Sophie had a playhouse, made of plastic, in the corner of her room, but it was nothing like what this could be with beanbags and toys, a sofa maybe, bookcases, all of that, and it could be the absolute best thing for her.

Better than her tiny bedroom back home.

I needed to stop overthinking about this. It’s a shed for God’s sake.

“Stay here,” he instructed, and still with the cases in hand, he jogged to the house, disappearing inside. Jogged. With three cases. Muscles bunched as he jumped the step inside, and then nothing happened for five minutes.

“Just you and me then, Sophie.”

“Want down, Daddy,” she demanded, and I went to a crouch as she clambered from my hold and explored the space. It was big, maybe fifteen by fifteen, glass in the ceiling, solid, the kind of place that was a step up from storing a lawnmower, and I could see it had both plumbing and electric. There was a large cardboard box in a corner and Sophie was up on tiptoes and peering in. I went to her side immediately in case there were things in there that she shouldn’t be touching, but the box was empty. The two of us tilted it on its side, and she crawled in. “My new house,” she exclaimed and sat down looking as pleased as any small kid with a box.

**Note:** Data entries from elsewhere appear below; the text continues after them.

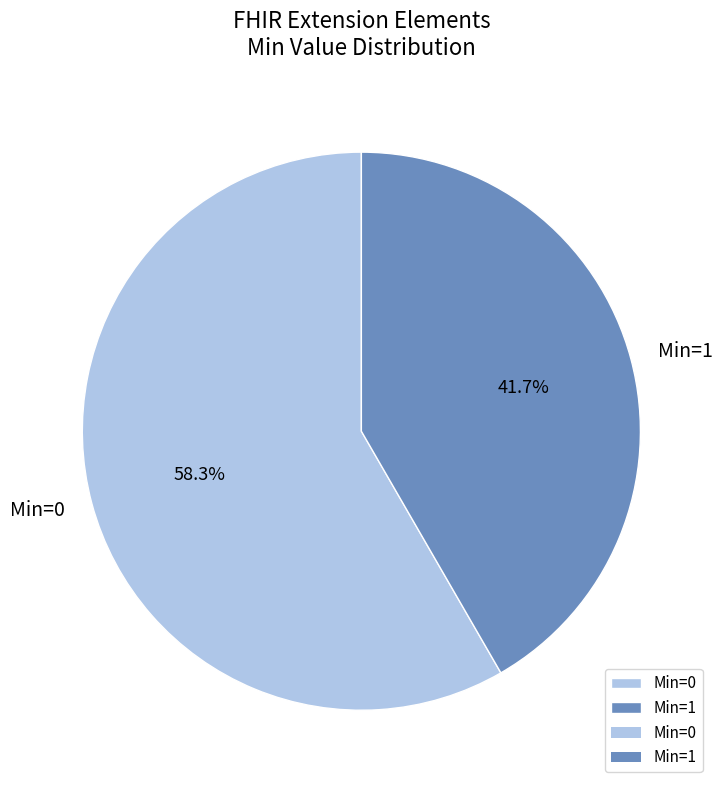

Is there any slice that represents more than half of the pie?

Yes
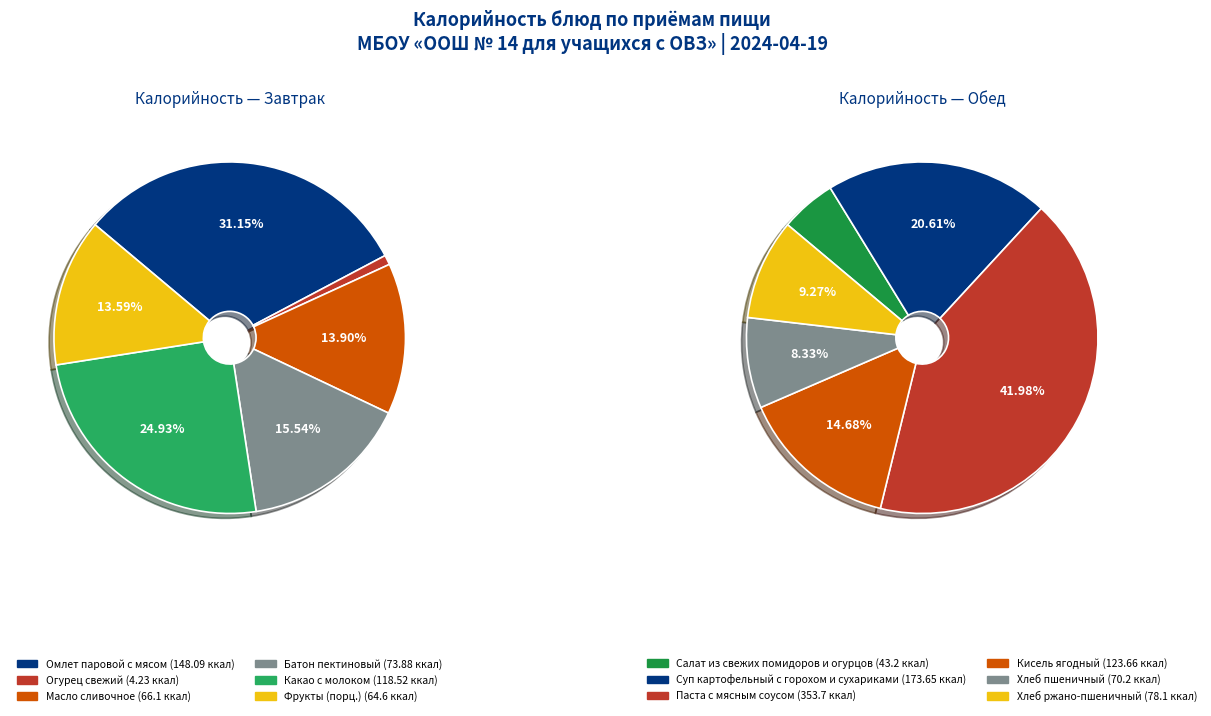

Rank the categories by value from lowest to highest.

Огурец свежий, Салат из свежих помидоров и огурцов, Фрукты (порц.), Масло сливочное, Хлеб пшеничный, Батон пектиновый, Хлеб ржано-пшеничный, Какао с молоком, Кисель ягодный, Омлет паровой с мясом, Суп картофельный с горохом и сухариками, Паста с мясным соусом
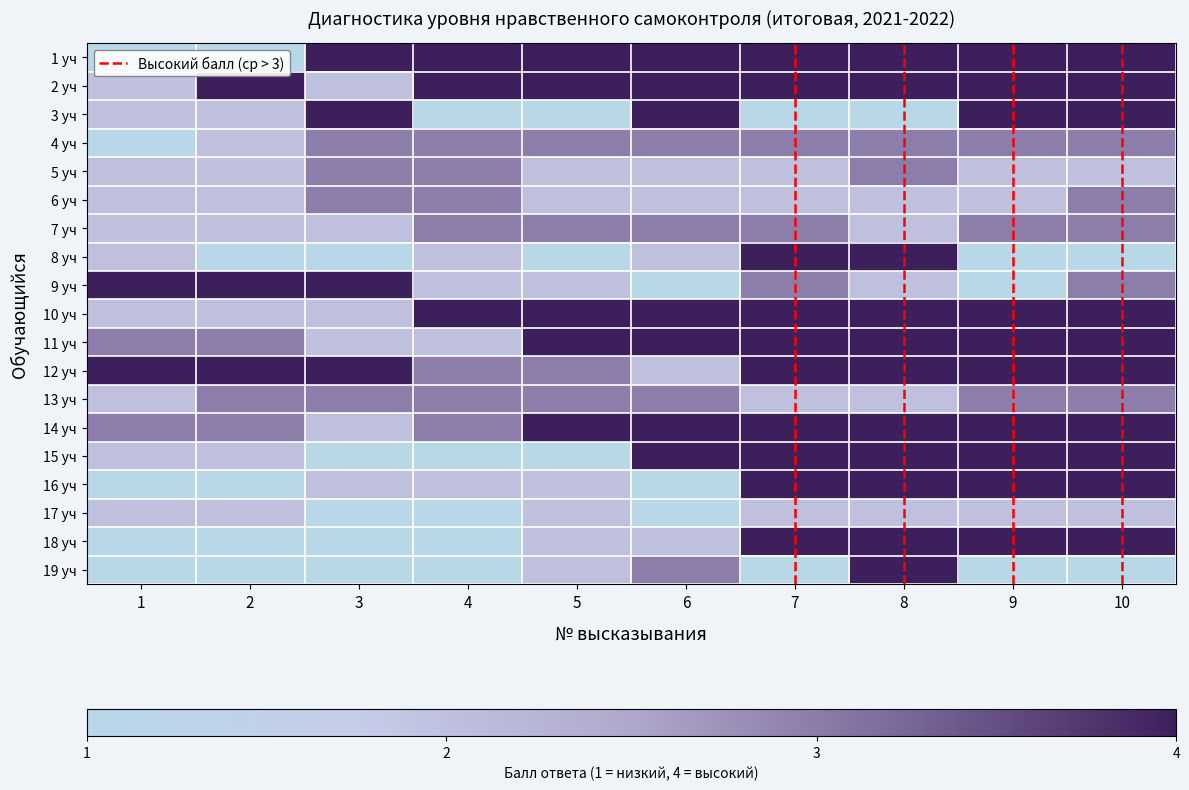

True or false: 4 уч has a value of 0.4 at 3.

False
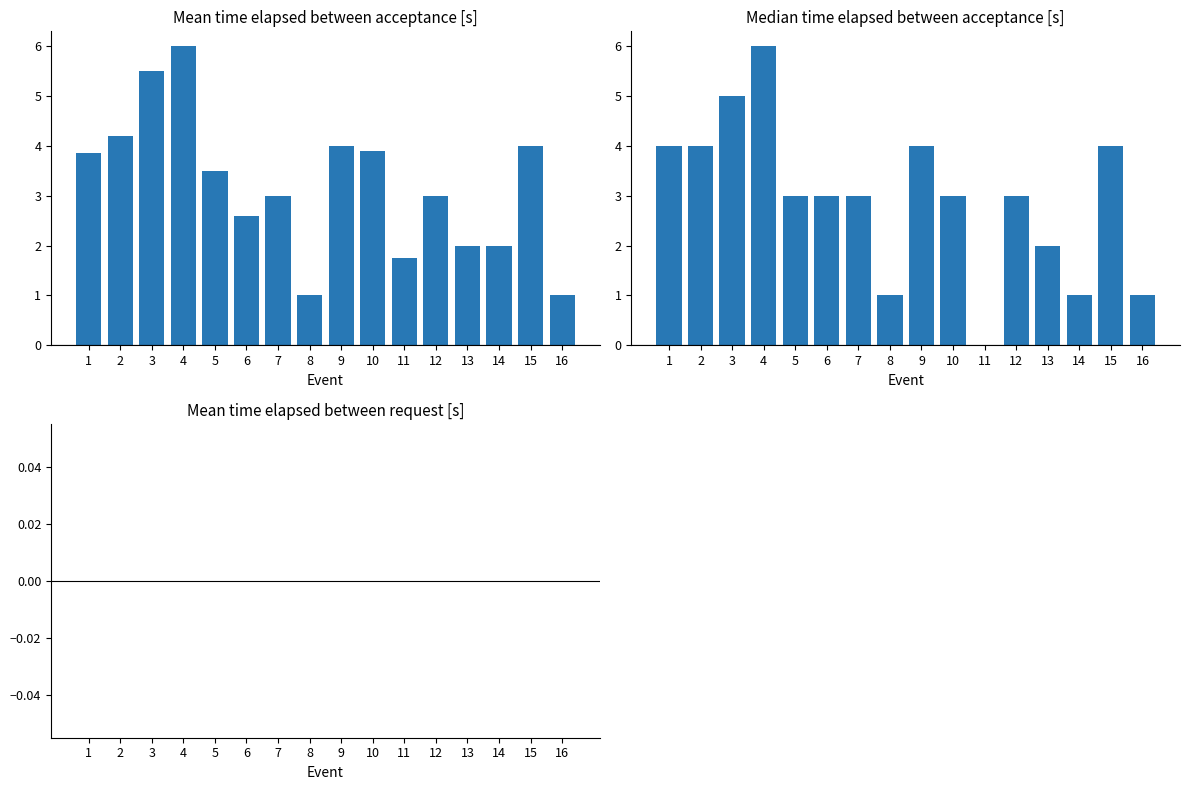

Is the value of Mean time elapsed (acceptance) at 15 greater than the value of Mean time elapsed (request) at 10?

Yes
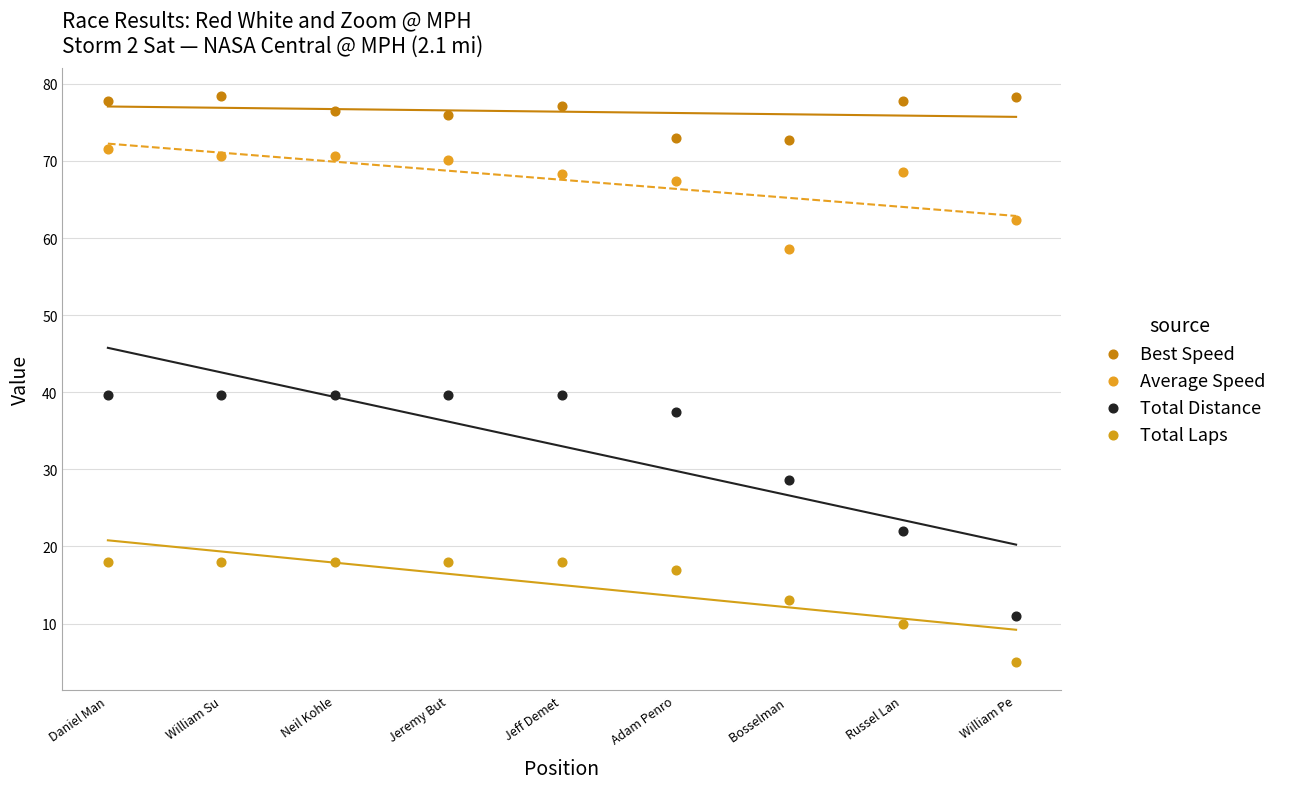

Which series reaches the maximum Y coordinate?

Best Speed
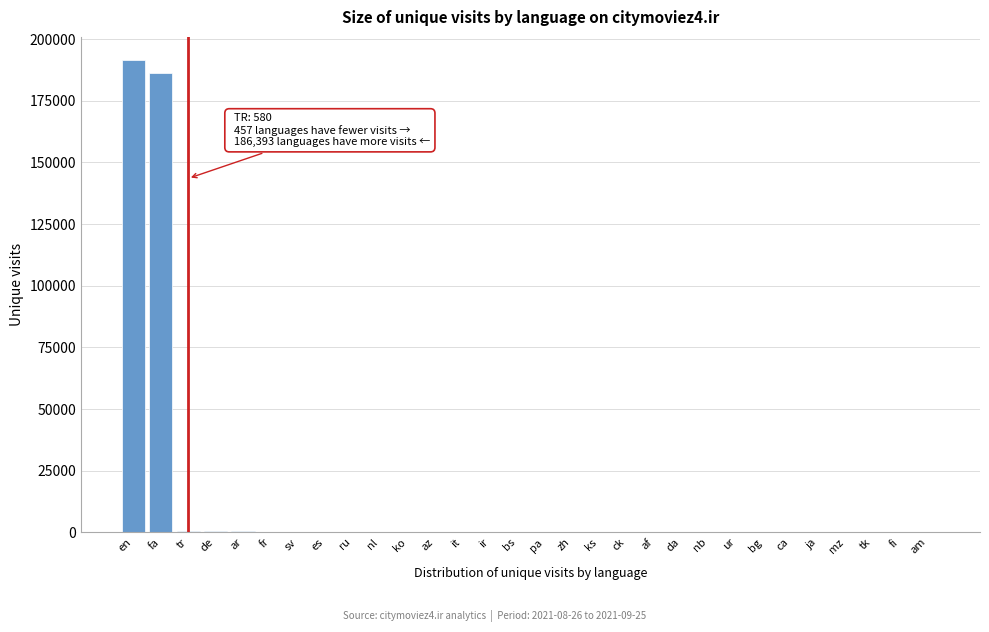

Which label corresponds to the largest value in the chart?

en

A commotion at the door made me glance back, and I did a double take when I saw a whole line of people was carrying furniture. There was a large sofa, a separate chair, a small table, boxes of other things, a rug, a TV, a laptop, even a planter.

“What’s this?”

“We shouldn’t go into the house for a few hours, so I brought the house out here. Is that okay? For Sophie, I mean.” He held up a hand to stop two brawny guys covered in paint from muscling the sofa in.

“For Sophie?”

“Do we need to disinfect things? I should have thought of that, what if—”

“It’s all good.” I kept an eye on it all as the furniture was fitted in snuggly and Sophie sat in the box and peered at everything going on.